Due process is satisfied "so long as the contacts resulted from the defendant's purposeful conduct and not the unilateral activities of the plaintiff." Lebel, 115 N.J. at 323 (citing World-Wide Volkswagen Corp. v. Woodson, 444 U.S. 286, 297-98, 100 S. Ct. 559, 567-68, 62 L. Ed. 2d 490, 501-02 (1980)). In determining whether the defendant's contacts are purposeful, a court must examine the defendant's "conduct and connection" with the forum state and determine whether the defendant should "reasonably anticipate being haled into court [in the forum state]." World-Wide Volkswagen, 444 U.S. at 297, 100 S. Ct. at 567, 62 L. Ed. 2d at 501. "[T]he existence of minimum contacts turns on the presence or absence of intentional acts of the defendant to avail itself of some benefit of a forum state." Waste Management, supra, 138 N.J. at 126. The minimum contacts of a defendant are evaluated on a case-by-case basis. Blakey, 164 N.J. at 66, citing Waste Management, 138 N.J. at 122.

Because "minimum contacts" requires that the contacts supporting jurisdiction result from the defendant's purposeful conduct and not the unilateral actions of the plaintiff, see World-Wide Volkswagen, 444 U.S. at 297-98, 100 S. Ct. at 567-68, 62 L. Ed. 2d at 501-02, New Jersey courts have found it significant to identify the initiator of the commercial contact. See Avdel, supra, 58 N.J. at 272-73; Elizabeth Iron Works v. Kevon Const. Corp., 155 N.J. Super 175, 179 (App.Div.1976); Resin Research Labs., Inc. v. Gemini Roller Corp., 105 N.J. Super. 401, 404 (App.Div.1969).

[Bayway Ref. v. State Util., 333 N.J. Super. 420, 428-430 (App. Div.), certif. denied, 165 N.J. 605 (2000).]

In addressing jurisdictional issues, which are matters of law, we consider the issue de novo. Mastondrea v. Occidental Hotels Mgmt., 391 N.J. Super. 261, 268 (App. Div. 2007).
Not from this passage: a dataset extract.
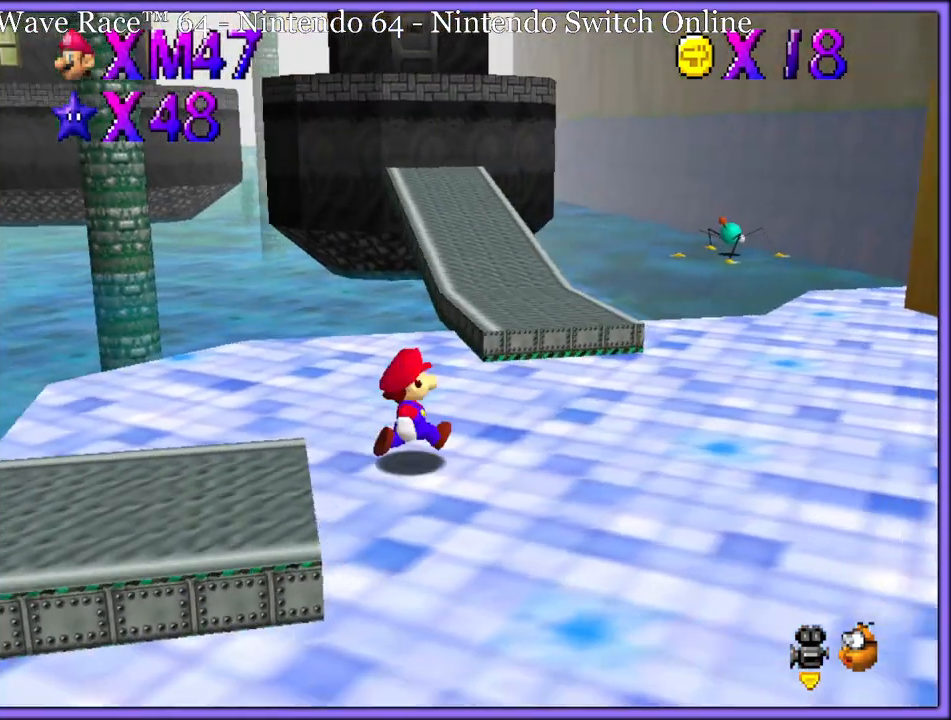
{"dt_ms": 500, "buttons": [], "left_stick": "up-right", "button_events": [[267, "A", "down"], [317, "A", "up"], [400, "B", "down"], [500, "B", "up"]]}
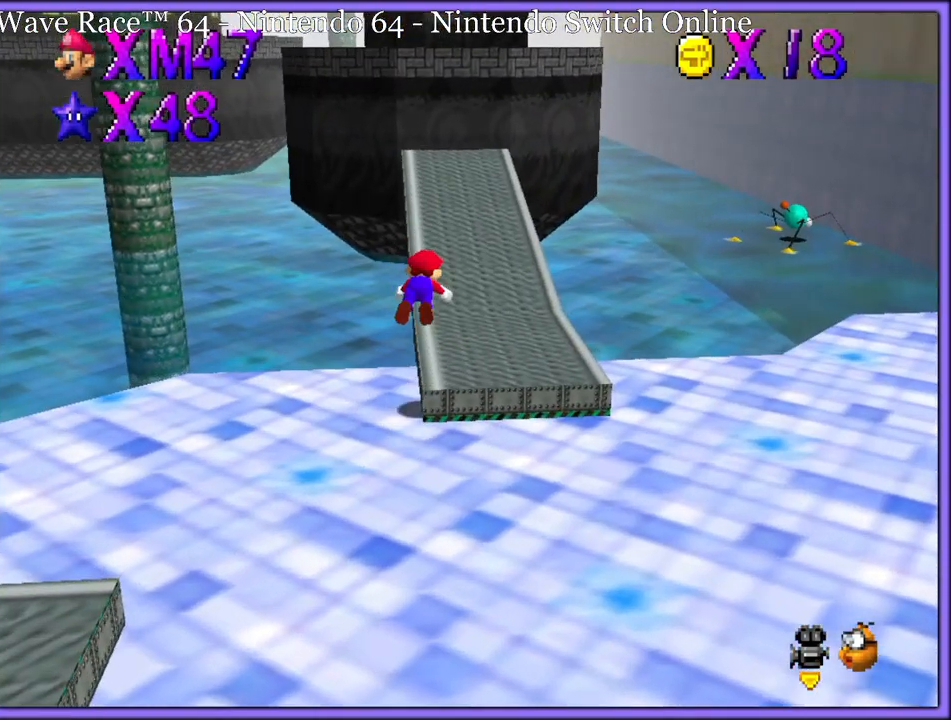
{"dt_ms": 500, "buttons": ["A"], "left_stick": "up", "button_events": [[217, "A", "down"], [250, "B", "down"], [317, "B", "up"], [350, "A", "up"], [417, "A", "down"]]}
In weighing the sufficiency of the contacts our Supreme Court has considered:

whether the cause of action arose out of the defendant's contacts within this State. If the two are related, the contacts support the exercise of jurisdiction . . . The more the defendant has purposefully directed its activities to the forum state, and the greater the benefits it has received from its contacts within the forum state, the more reasonable the exercise of jurisdiction becomes.

[Waste Mgmt., supra, 138 N.J. at 123.]

The Court further elaborated that, "the defendant must be aware that the transaction 'will have direct consequences in [the forum state] such that it should [be] aware of the possibility of litigation arising in that forum'". Id. at 124.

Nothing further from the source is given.